WHAT NEEDS TO BE DONE: Exclude all images and print the entries below exactly.

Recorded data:
════════════════
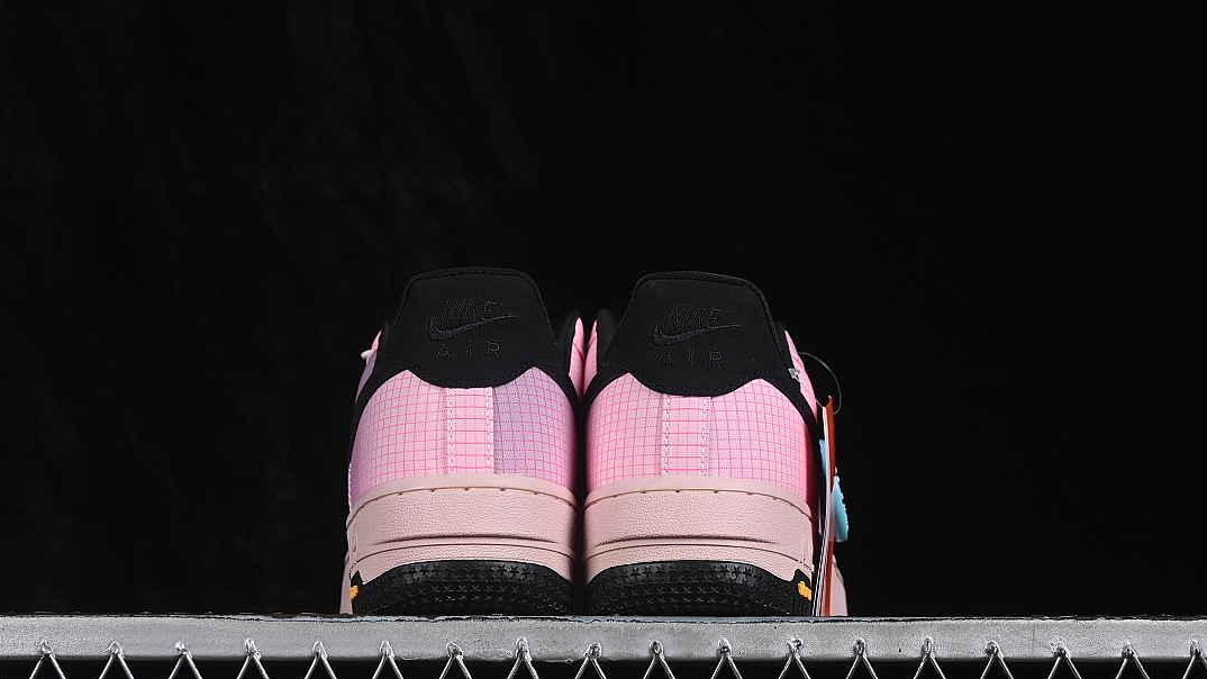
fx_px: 2528
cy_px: 361
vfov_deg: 15.3
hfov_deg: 26.9
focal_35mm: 79
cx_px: 606
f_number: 8
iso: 160
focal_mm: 50
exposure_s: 1/80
════════════════
ANSWER SECTION:
fx_px: 2528
cy_px: 361
vfov_deg: 15.3
hfov_deg: 26.9
focal_35mm: 79
cx_px: 606
f_number: 8
iso: 160
focal_mm: 50
exposure_s: 1/80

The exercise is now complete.